According to Western experts, robberies, homicide and other violent crimes in the Soviet Union were less prevalent than in the United States because the Soviet Union had a larger police force and had a low occurrence of drug abuse. Corruption in the form of bribery was common, primarily due to the paucity of goods and services on the open market.[1]

Ideology

Soviet criminology was significantly influenced by the works of Stalinist prosecutor Andrey Vyshinsky who introduced a number of measures into the penal code and investigatory practice that were unusual in other legal systems. Law was to be perceived not as means of determining individual guilt but dialectically and as part of broader class struggle. Based on that premise, people could be convicted even with absence of actual crime but if they merely belonged to a vaguely defined bourgeois class or if their conviction would be broadly beneficial for the revolutionary movement. Apart from this judicial practice, the penal code of USSR contained a number of very specific crimes generally classified as "counter-revolutionary", such as contacts with foreigners or any other kind of opposition or criticism of the communist party. Speculation, defined as any form of private trade with intent to make profit, was also a crime per article 154 of the Penal Code of USSR.[2]

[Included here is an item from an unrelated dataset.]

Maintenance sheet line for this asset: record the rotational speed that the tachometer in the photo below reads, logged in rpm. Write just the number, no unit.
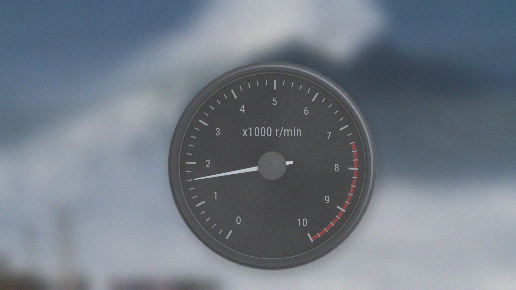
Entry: 1600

A basic premise of Marxism is that crime is a socio-economic phenomenon:

"The elimination of private property in the means of production, the eradication of the exploitation of one person by another, and the resolution of social antagonisms led to the disappearance of basic social roots of crime".

B. A. Viktorov, Deputy Minister for Internal Affairs

Some Marxist theorists contended that the most immediate reasons for crime in the Soviet Union were mental retardation, poor upbringing, and capitalist influence.[3]

Punishment

In 1989 the Soviet Union had few prisons. About 99% of convicted criminals served their sentences in labor camps, supervised by the Main Directorate for Corrective Labor Camps which was under the MVD. The camps had four regimes of ascending severity. In the strict-regime camps, inmates worked at the most difficult jobs, usually outdoors, and received meager rations. Jobs were less demanding and rations better in the camps with milder regimes. The system of corrective labor was regarded by Soviet authorities successful in that the rate of recidivism was quite low. Prisons and labor camps, in the views of former inmates and Western observers, however, were notorious for their harsh conditions, arbitrary and sadistic treatment of prisoners, and flagrant human rights abuses. In 1989 new legislation, which emphasized rehabilitation rather than punishment, was being drafted to "humanize" the special system. Nevertheless, in 1989 conditions for many prisoners had changed little.[1]

Relocation of petty criminals outside of large cities was also quite common practice of crime management.

Death Penalty

The death penalty, carried out by shooting, was applied in the Soviet Union only in cases of treason, espionage, terrorism, sabotage, certain types of murder, and large-scale theft of state property by officials. Otherwise, the maximum punishment for a first offender was fifteen years. Parole was permitted in some cases after completion of half of the sentence, and periodic amnesties sometimes also resulted in early release.[1]

Collapse of the Soviet Union

Near and after the collapse of the Soviet Union, crime statistics moved sharply and uniformly upward. From 1991 to 1992, the number of officially reported crimes and the overall crime rate each showed a 27 percent increase; the crime rate nearly doubled between 1985 and 1992. By the early 1990s, theft, burglary, and other acts against property accounted for about two-thirds of all crime in Russia. Of particular concern to citizens, however, was the rapid growth of violent crime, including gruesome homicides.[4]

Large parts of the Penal Code concerning crimes such as private trade (art. 154), criticism of the communist party and other political crimes (art. 58) were revoked in 1993.